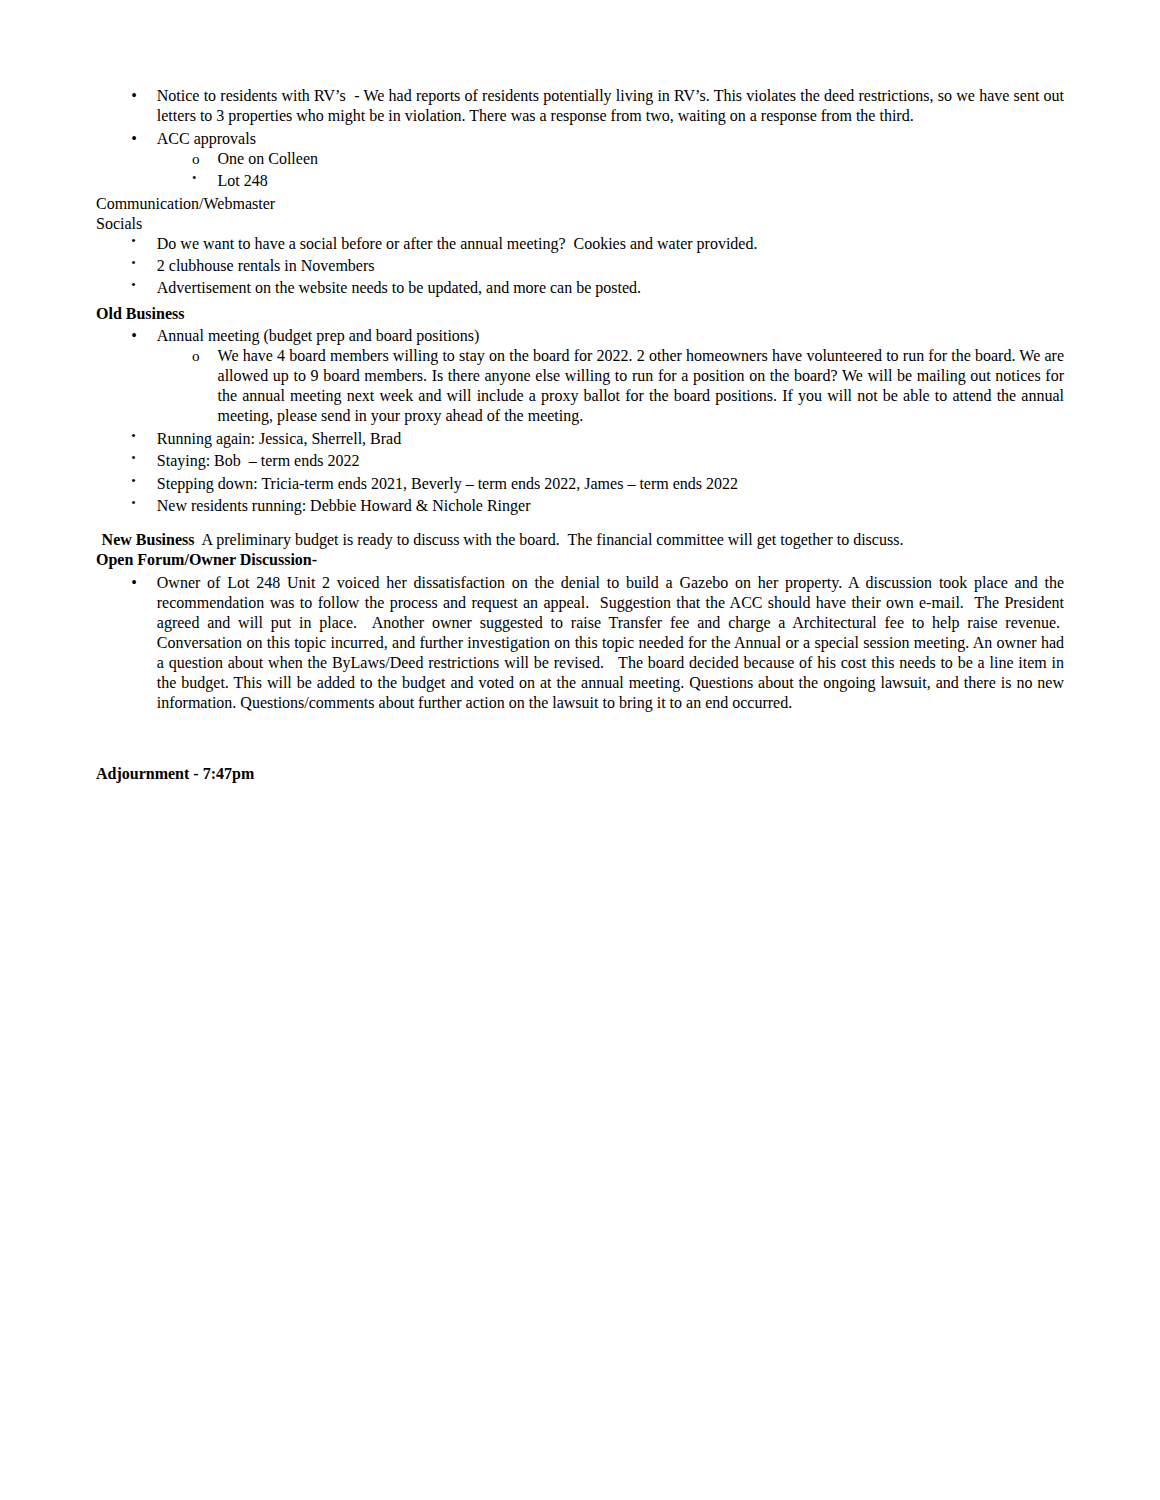Notice to residents with RV’s - We had reports of residents potentially living in RV’s. This violates the deed restrictions, so we have sent out letters to 3 properties who might be in violation. There was a response from two, waiting on a response from the third.
ACC approvals
One on Colleen
Lot 248
Communication/Webmaster
Socials
Do we want to have a social before or after the annual meeting? Cookies and water provided.
2 clubhouse rentals in Novembers
Advertisement on the website needs to be updated, and more can be posted.
Old Business
Annual meeting (budget prep and board positions)
We have 4 board members willing to stay on the board for 2022. 2 other homeowners have volunteered to run for the board. We are allowed up to 9 board members. Is there anyone else willing to run for a position on the board? We will be mailing out notices for the annual meeting next week and will include a proxy ballot for the board positions. If you will not be able to attend the annual meeting, please send in your proxy ahead of the meeting.
Running again: Jessica, Sherrell, Brad
Staying: Bob – term ends 2022
Stepping down: Tricia-term ends 2021, Beverly – term ends 2022, James – term ends 2022
New residents running: Debbie Howard & Nichole Ringer
New Business A preliminary budget is ready to discuss with the board. The financial committee will get together to discuss.
Open Forum/Owner Discussion-
Owner of Lot 248 Unit 2 voiced her dissatisfaction on the denial to build a Gazebo on her property. A discussion took place and the recommendation was to follow the process and request an appeal. Suggestion that the ACC should have their own e-mail. The President agreed and will put in place. Another owner suggested to raise Transfer fee and charge a Architectural fee to help raise revenue. Conversation on this topic incurred, and further investigation on this topic needed for the Annual or a special session meeting. An owner had a question about when the ByLaws/Deed restrictions will be revised. The board decided because of his cost this needs to be a line item in the budget. This will be added to the budget and voted on at the annual meeting. Questions about the ongoing lawsuit, and there is no new information. Questions/comments about further action on the lawsuit to bring it to an end occurred.
Adjournment - 7:47pm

YOUR OBJECTIVE: Reproduce word for word the material above, beginning with the line that contains "One on Colleen" and ending with the line that contains "Annual meeting (budget".

ANSWER BOX:
One on Colleen
Lot 248
Communication/Webmaster
Socials
Do we want to have a social before or after the annual meeting? Cookies and water provided.
2 clubhouse rentals in Novembers
Advertisement on the website needs to be updated, and more can be posted.
Old Business
Annual meeting (budget prep and board positions)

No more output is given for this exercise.